Their northern neighbors may have finished higher, but the American team actually had a stronger start. Leadoff racer Sara Studebaker skied a smart leg and cleaned both prone and standing; she was in fourth place when she left the range the final time.
“Cleaning in a relay is always advantageous, and today it really worked out for me,” Studebaker wrote in an e-mail. “It was a pretty amazing feeling, leaving the range after standing in fourth!”
While she has had a few strong efforts so far this season, Studebaker is still working to consistently achieve the top-30 results she saw last season.
“This was a very solid day for me, and shows me that my ski speed and shooting are coming together,” she said. “It was the perfect race for me to head into the break on- it was the confidence boost I needed.”
Studebaker tagged off to Annelies Cook, who made the most of her first weekend of World Cup racing this season by cleaning prone and leaving the range in second.
“I finally did what I know I can do in the range and cleaned,” she told FasterSkier. “At this point, I’ll take whatever I can! I knew some of the big guns would catch me and so I just tried to keep doing my own thing so I wouldn’t come in too gassed.”
While Cook used two spare rounds to clean in standing, she still kept the team in a good position, tagging off in eighth with a group of other skiers.

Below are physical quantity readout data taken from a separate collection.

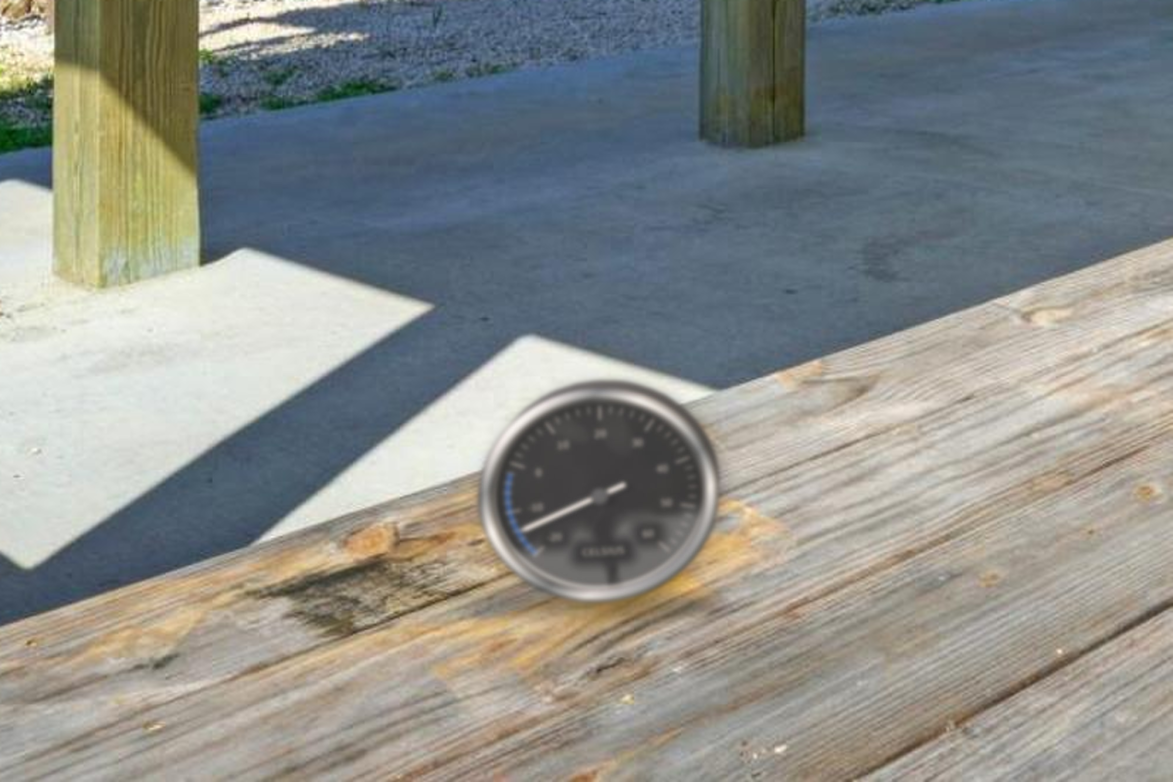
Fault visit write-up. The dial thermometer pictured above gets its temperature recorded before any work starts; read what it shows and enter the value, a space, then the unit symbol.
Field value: -14 °C
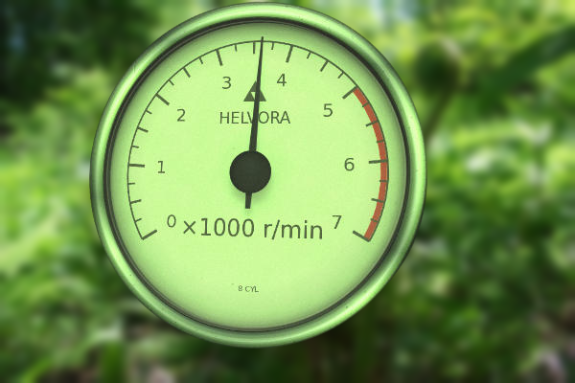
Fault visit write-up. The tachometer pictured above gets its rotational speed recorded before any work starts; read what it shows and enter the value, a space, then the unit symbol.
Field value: 3625 rpm
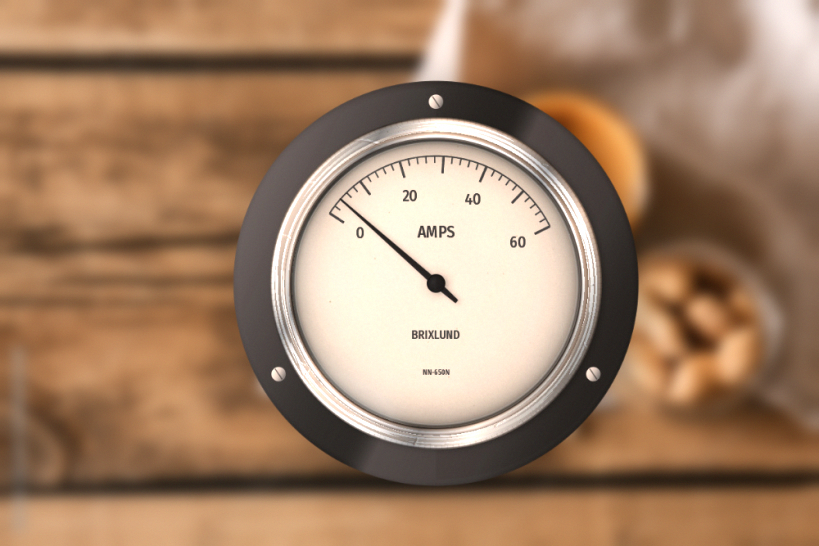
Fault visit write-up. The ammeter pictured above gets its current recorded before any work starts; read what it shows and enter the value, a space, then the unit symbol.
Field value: 4 A
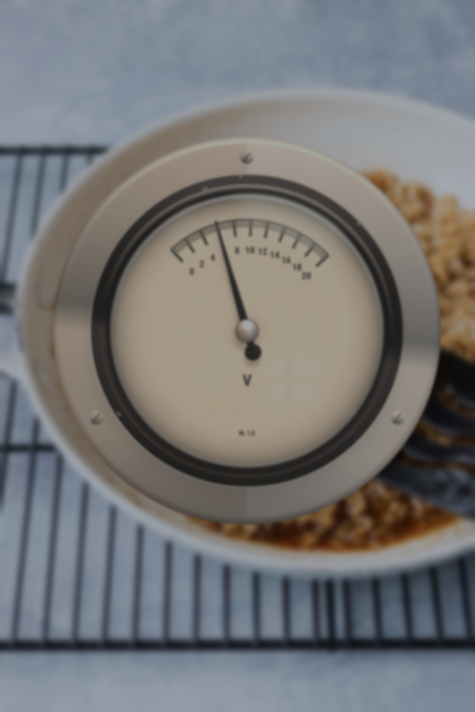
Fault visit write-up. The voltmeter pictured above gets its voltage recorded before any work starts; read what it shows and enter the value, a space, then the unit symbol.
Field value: 6 V
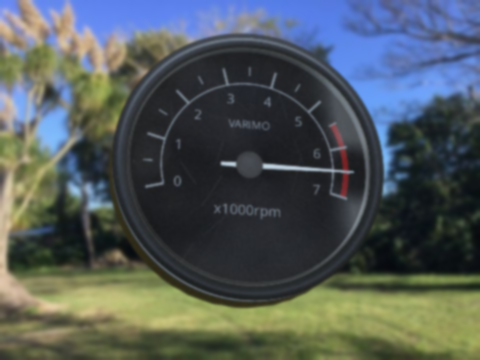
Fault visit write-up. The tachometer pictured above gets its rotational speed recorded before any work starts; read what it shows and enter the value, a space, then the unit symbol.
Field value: 6500 rpm
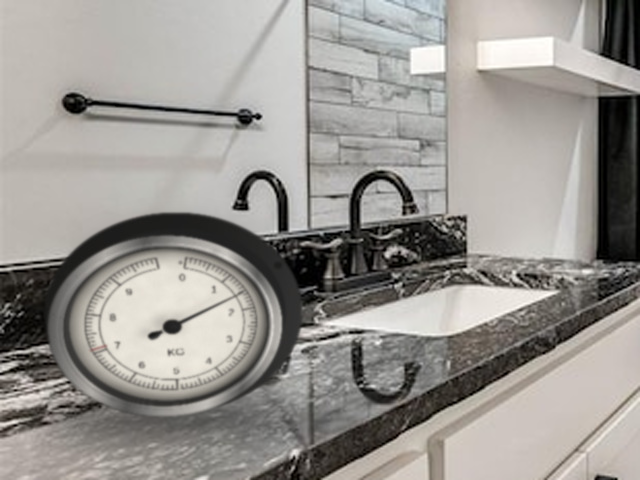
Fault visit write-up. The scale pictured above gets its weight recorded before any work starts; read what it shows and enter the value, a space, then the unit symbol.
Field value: 1.5 kg
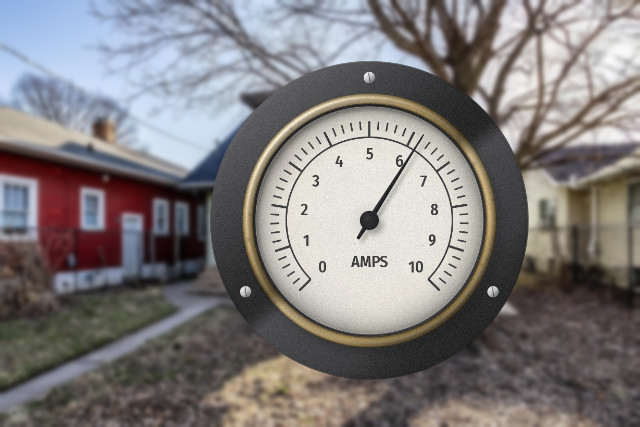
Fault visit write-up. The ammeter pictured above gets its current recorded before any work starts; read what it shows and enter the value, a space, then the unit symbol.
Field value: 6.2 A
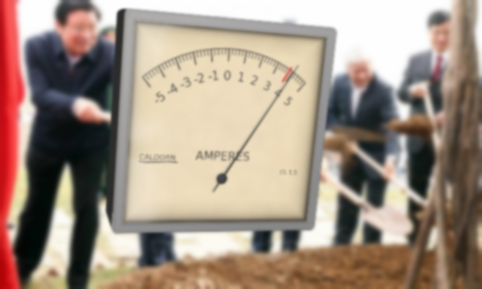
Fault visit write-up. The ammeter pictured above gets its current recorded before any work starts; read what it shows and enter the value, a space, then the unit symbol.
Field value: 4 A
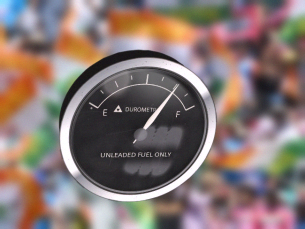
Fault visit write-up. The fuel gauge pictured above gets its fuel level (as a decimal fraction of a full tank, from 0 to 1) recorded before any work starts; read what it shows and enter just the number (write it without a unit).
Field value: 0.75
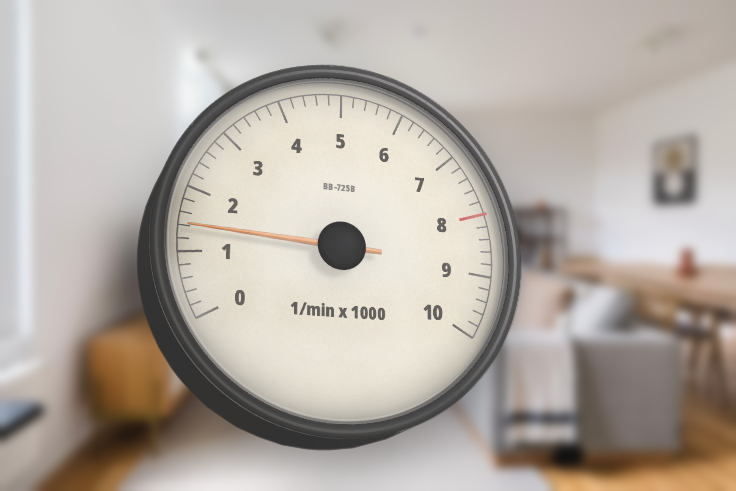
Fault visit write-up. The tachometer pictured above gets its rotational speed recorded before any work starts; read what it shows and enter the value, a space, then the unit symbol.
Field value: 1400 rpm
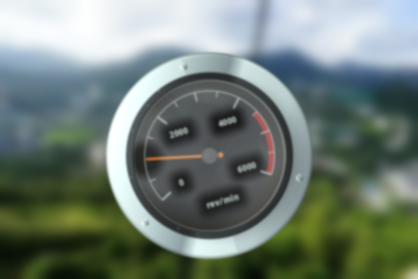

“I was scared to let my teammates down and I am so happy I didn’t,” she wrote in an e-mail. “It’s a good way to go home for Christmas. Now I can finally relax.”
Tim Burke took over and had an inauspicious start, using all three available spare rounds in prone and dropping to twelfth. But after a single spare in standing, Burke turned in the fastest finishing loop of the leg and jetted back up to eighth, where he had started.
Leif Nordgren also needed four spare rounds, and the team was in 14th place by the finish.
But the women had no hard feelings.
“Today was fantastically fun,” Cook said.
The team selection, on paper, was somewhat unexpected; left off were Lowell Bailey, currently ranked ninth in the overall World Cup, and Jay Hakkinen, who had placed ninth in the pursuit the day before. Absent too was rookie Susan Dunklee, who led the women’s team in several races and had the top finish so far, 28th.
But as Cobb had said, it was an issue of which athletes could make it to the start line. Dunklee, for instance, had come down with a cold.
“We have a better core now to choose from, so we are not so affected if we have to switch on or two names,” said head coach Per Nilsson. “Lowell and Jay have had many races with good results, but they were on the edge in terms of body and minds. We chose to go with Tim and Leif instead, to get one more race for them before the break.”
Studebaker was enthusiastic for future relays, including the women’s races – an area where the U.S. has not traditionally excelled. Over the course of Studebaker’s career, the top finish in a women’s relay has been 13th place.
“The fact that both Annelies and I had such good legs, and with Susan and the other girls in the mix, I think we can expect some good things from our relays this year,” Studebaker said.
And Nilsson saw promise for the mixed relay, which will be an Olympic sport for the first time in 2014.
“It’s fun to see that we have the potential to be up there,” the Swedish coach wrote in an e-mail. “As you saw, Canada was up there fighting for the top spots until the bitter end. I feel that we have at least the same potential as them.”